I have some problems understanding the concept of a runtime library, especially the Python one.
So I have written some a hello world python program and intend to execute it, so I write python ./hello_world.py.

What steps happens between me hitting the Enter button and the machine code generated from my python code being executed on my CPU? And how does this relate to the Python runtime system and/or library?

Best Answer

For as diverse as they are, there are a handful of common concepts that all serious, modern programming languages share. Two of them are the core of the answer for your questions above.

What steps happens between me hitting the Enter button and the machine code generated from my python code being executed on my CPU?

The code gets parsed, analyzed, and fed into an interpreter. This is all about a very important area of computer science known as compiler theory. A compiler is a program that translates code from one language (your source code) to another language (typically machine code, though "transpilers" that translate from one high-level language to another do exist). This is a really massive topic that you could spend years researching, but here's the basic version:

The compiler begins with a parser, a routine that reads your source code and applies the syntax rules of the language to it to figure out whether it makes sense as valid Python (in your case) code. If it doesn't, the parser will throw an error and the compiler bails out, but if it does, the parser outputs what's known as an Abstract Syntax Tree, or AST for short. The AST is a tree data structure whose nodes each contain an element of the syntax. For example, if you say x = 5, you could end up with a BinaryExpression node with an operator value of =, a Left value of ReferenceExpression(x) and a Right value of IntegerLiteralExpression(5).

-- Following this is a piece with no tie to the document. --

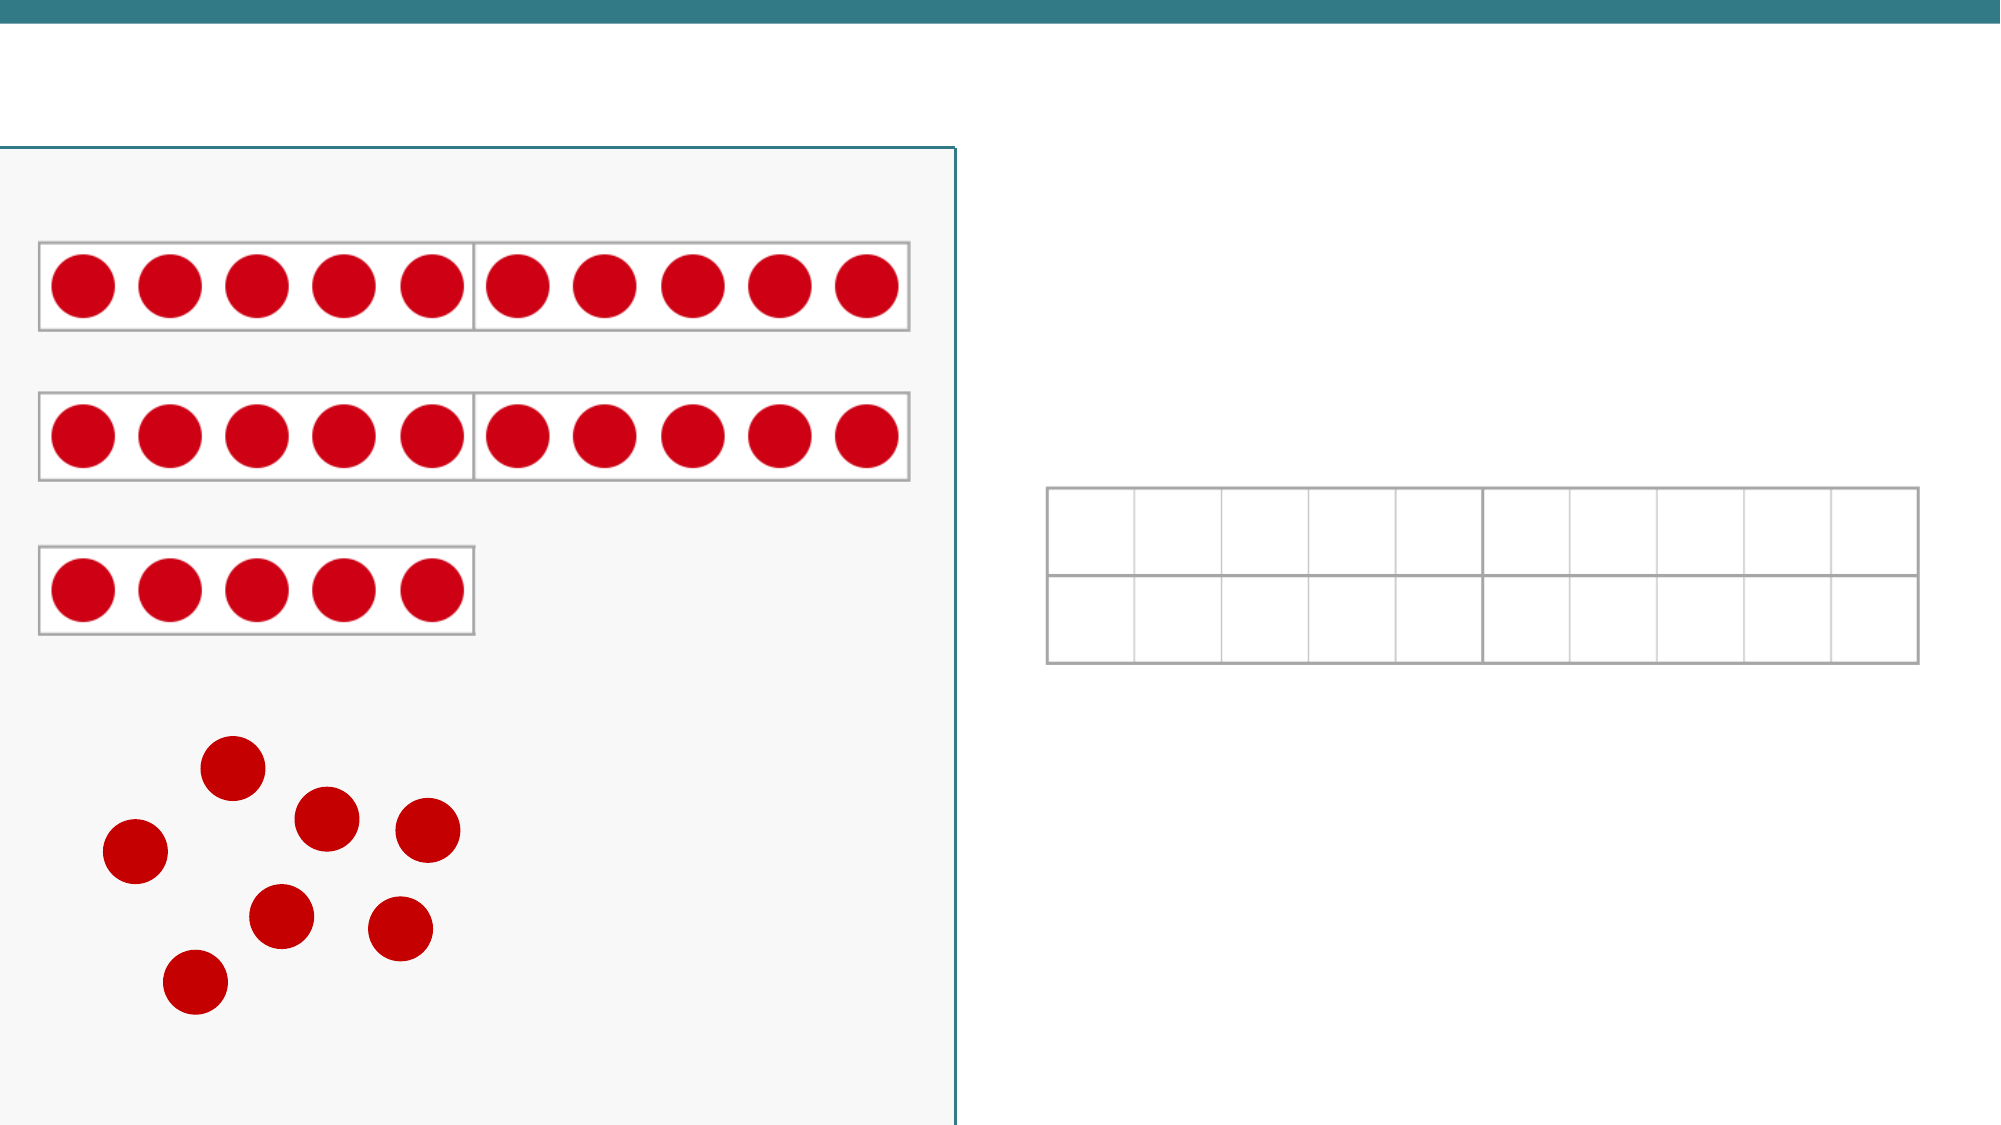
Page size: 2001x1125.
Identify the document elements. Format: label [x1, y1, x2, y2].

Your whole program can be represented by a big tree like this.

Once the parser produces an AST, the second phase is semantic analysis. In plain English, this means "figure out what this AST means." It checks the AST to determine whether you did anything that's illegal even though it's a valid parse, (for example, trying to call a 1-argument function with 3 arguments,) and raises errors if you do. Otherwise, it analyzes the AST and performs edits to it to make it simpler for a machine to understand.

The third phase is code generation. Once you have a fully analyzed, simplified, valid AST, you feed it into the generator, which walks the AST and produces code in the output language. This is your finished product.

With Python, it uses an interpreter rather than a compiler. An interpreter works in exactly the same way as a compiler, with one difference: instead of code generation, it loads the output in-memory and executes it directly on your system. (The exact details of how this happens can vary wildly between different languages and different interpreters.)

And how does this relate to the Python runtime system and/or library?

All but the very simplest languages come with a set of predefined functions that are important to a large percentage of users and would be difficult for the users to implement on their own for one reason or another. Their code can call into these functions without needing any third-party libraries. (For example, in Python you have print, which sends output to stdout. Good luck implementing that on your own!) This set of functions is generally collected in a shared library that the code can call into at run-time, which is why it's known as the language runtime library, or simply "the runtime" for short.